Repugnância a fezes e a carne podre. Repugnância a podre é especialmente curiosa: uma pessoa pode nunca ter tido a experiência de sentir cheiro de carne podre, e vomitar automaticamente ao senti-lo pela primeira vez.
Esses medos e repugnâncias servem à nossa sobrevivência. Mas será sobre esse programa inato que o nosso Superego será construído. Ele vai absorver informações que o meio produz, para nos deixar alertas ao tipo de comportamento que pode nos por em risco.
O risco mais óbvio é o de desamparo: “se eu fizer isso, não vão mais gostar de mim”. Muitos pais ameaçam seus filhos com essa frase, inclusive. A ameaça absorvida vira vergonha e sentimento de culpa, agora despertados pela acusação desse “juiz interno” que é o Superego.
Mas as fobias nos lembram dos outros medos de raiz assumidos pelo Superego. O medo de voar de avião, assim como o de elevador, falam do confinamento e da altura. Há variadas fobias envolvendo répteis (lagartixas, p.e.), insetos e outros artrópodes (baratas, cigarras e aranhas), e até de felinos (gatos).
Finalmente, as obsessões por limpeza, medo dos germes e os nojos variados, se ligam às repugnâncias primitivas.
É o horror às “imundices”.
Quantas vezes você já ouviu alguém responder com um simples “não sei” a uma pergunta?
Ok, você pode responder a essa com um “não sei”, mas sendo “impressionista”, você diria que é frequente ou que é raro?
Muito mais comum é se ouvir “ah, vai ver que é porque...”, ou “eu acho que...”
E a partir daí, a pessoa preenche o vazio de seu conhecimento com o pensamento mágico.
Não há nada de errado nisso, é simplesmente um aspecto da natureza humana: o desconhecido nos causa medo, pode conter uma ameaça. Haver uma resposta para tudo é tranquilizador.
Quando pequeno, eu quis saber por que havia trovões durante as tempestades de verão. “Ah, é porque estão fazendo faxina no céu. Não vê a água que cai de lá? Estão lavando o chão. Os trovões é quando arrastam os móveis”, explicou-me a minha babá. E eu fiquei mais calmo...
A tradição oral, a Bíblia, os mitos, os oráculos, as videntes, as estrelas e as religiões continham todo o saber necessário. Estava escrito, os sábios disseram, e a humanidade se tranquilizava.
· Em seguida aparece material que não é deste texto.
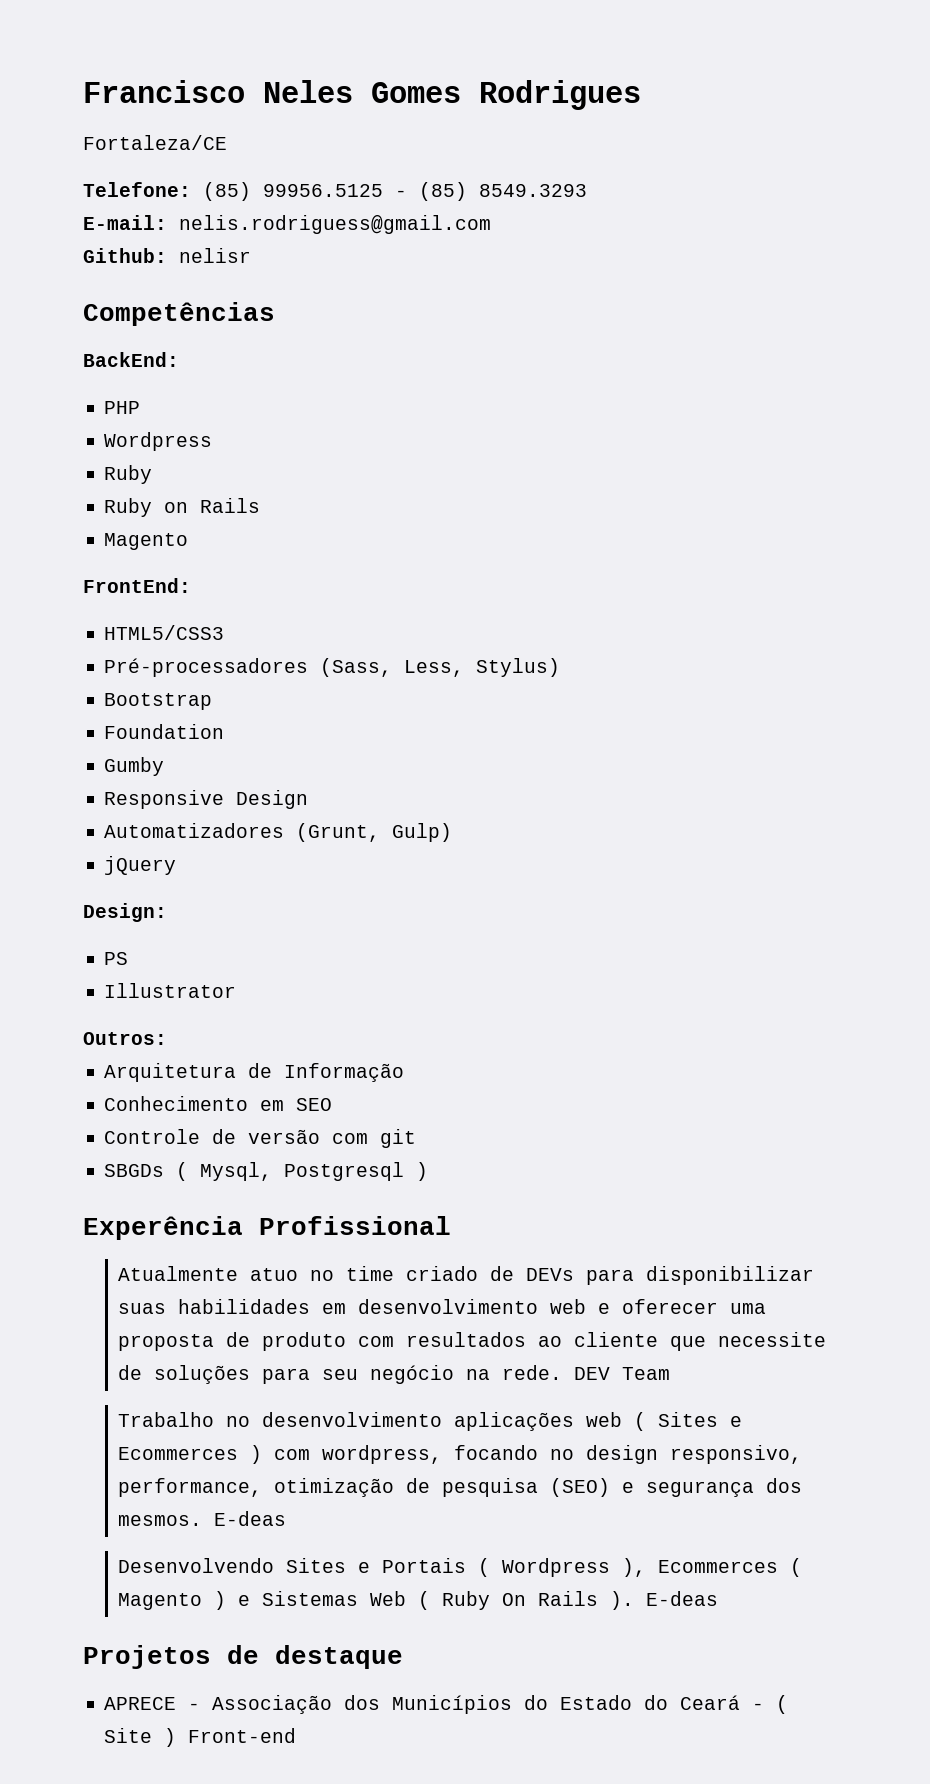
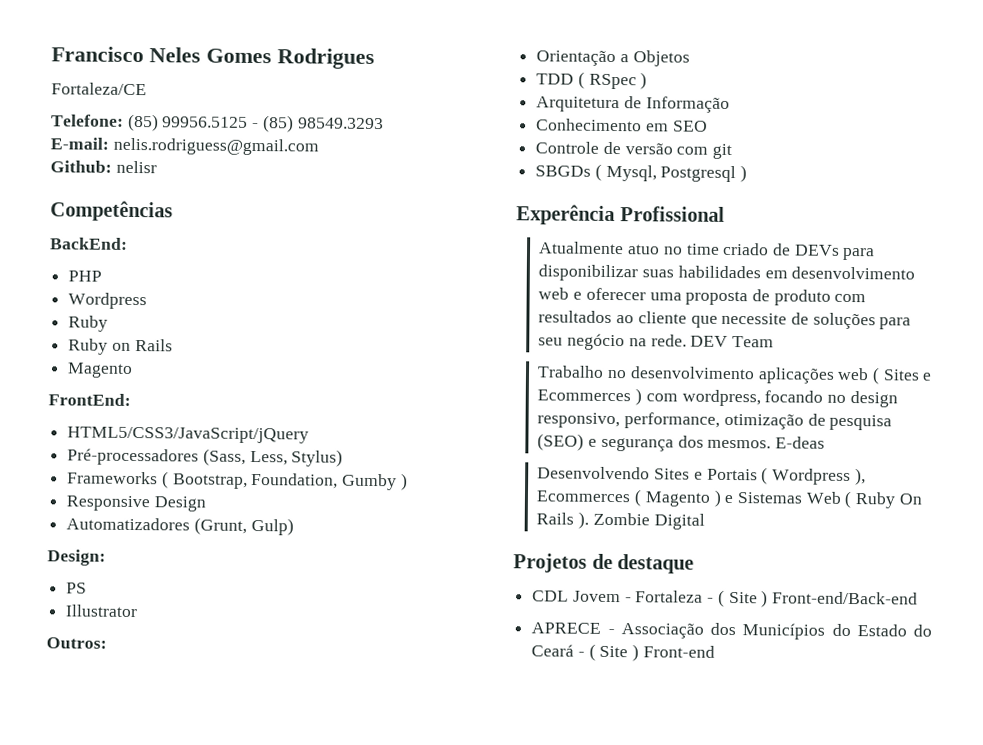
[479,184,587,197] 8549.3293 -> [297,117,384,130] 98549.3293
[104,625,225,640] HTML5/CSS3 -> [67,426,310,444] HTML5/CSS3/JavaScript/jQuery
[104,693,213,710] [104,724,225,739] Bootstrap // Foundation // -> [67,471,339,489] Frameworks ( Bootstrap, Foundation,
(165, 766) none -> [400,473,408,491] )
[104,856,177,875] // jQuery -> (294, 526) none
(167, 1038) none -> [536,50,690,67] [536,71,648,90] // Orientação a Objetos // TDD ( RSpec )
[646,1591,719,1606] E-deas -> [592,512,705,530] Zombie Digital
(403, 1657) none -> [532,589,919,608] // CDL Jovem - Fortaleza - ( Site ) Front-end/Back-end

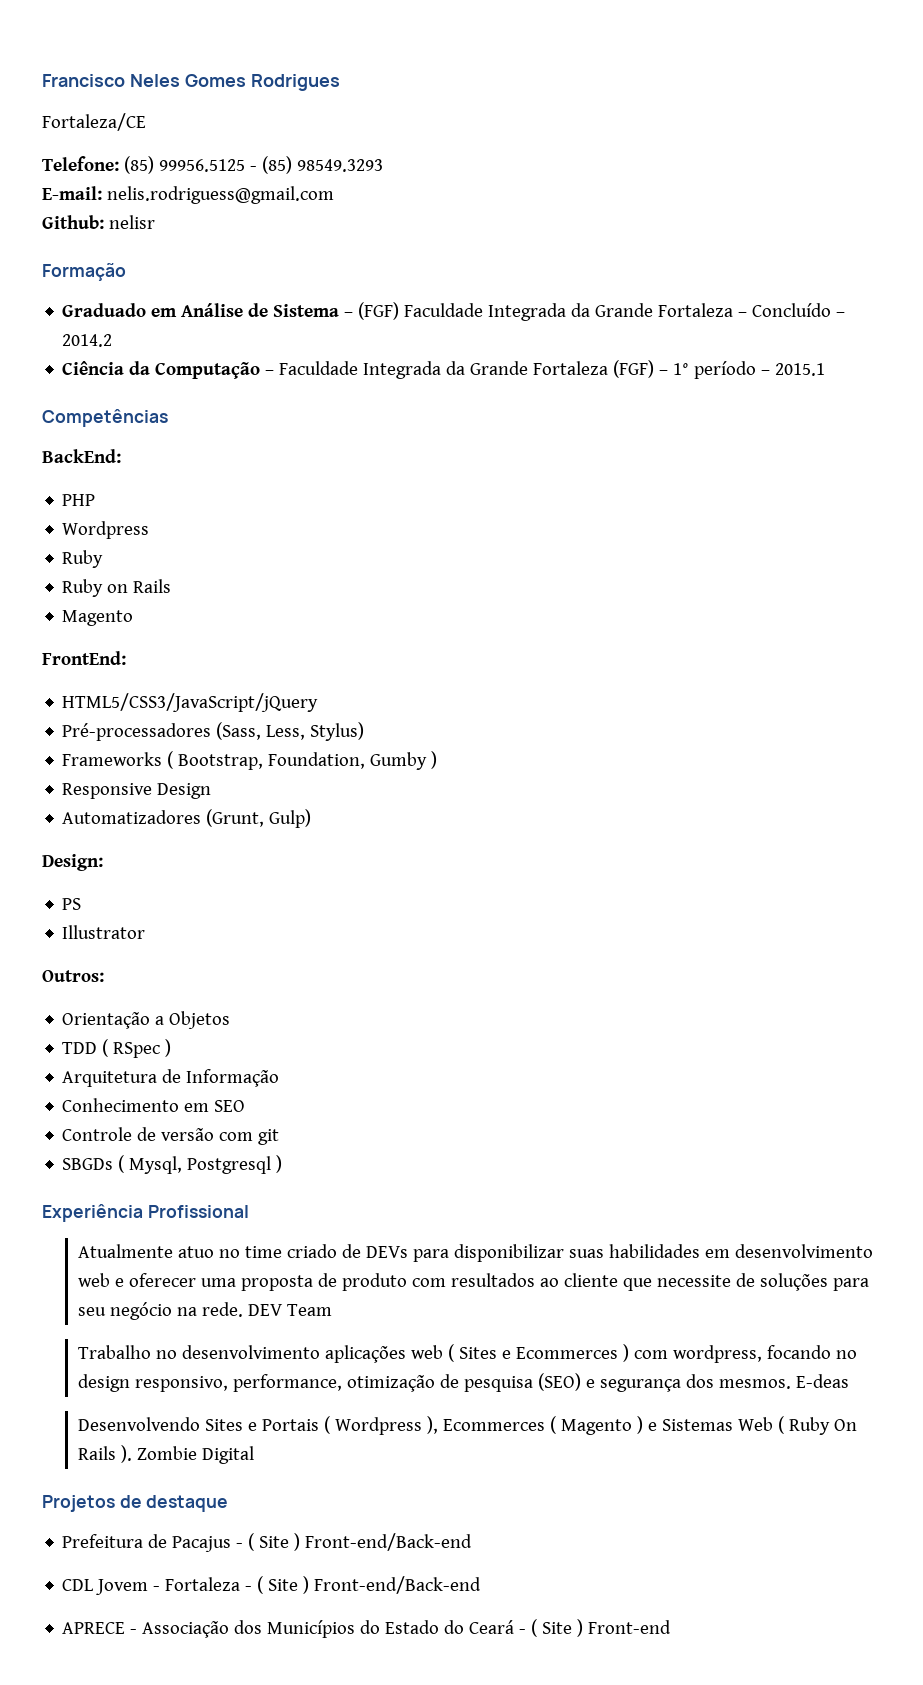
(157, 167) none -> [42,263,126,281] [62,302,846,321] [62,334,113,347] [62,360,826,379] // Formação // Graduado em Análise de Sistema – (FGF) Faculdade Integrada da Grande Fortaleza – Concluído – 2014.2 // Ciência da Computação – Faculdade Integrada da Grande Fortaleza (FGF) – 1° período – 2015.1
[516,204,615,226] Experência -> [42,1204,143,1222] Experiência
(695, 564) none -> [62,1533,473,1552] // Prefeitura de Pacajus - ( Site ) Front-end/Back-end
Foi quase anteontem, a primeira vez na história em que se disse, “Ei, espere, eu... não sei! Mas quero saber!” Há uns 500 anos apenas: o Iluminismo. O nascimento das ciências. A ignorância assumida que motivou a investigação, a pesquisa, as descobertas, a revolução científica.
Assumir o “não sei” é, pois, uma virtude. É o “não sei” curioso e interessado que nos moverá às descobertas.
Imagino um futuro psicanalista lendo estas linhas e ganhando o direito de dizer “ainda não sei” para si mesmo, afastando de si a tentação de interpretar tudo com tiradas espertas, quase místicas, certamente esotéricas e obscuras.
Um futuro psicanalista descobrindo que a ignorância assumida não é uma vergonha, mas o começo da busca do verdadeiro, uma virtude trabalhosa.
Como todas as virtudes o são: o prazer não é imediato, e sim construído.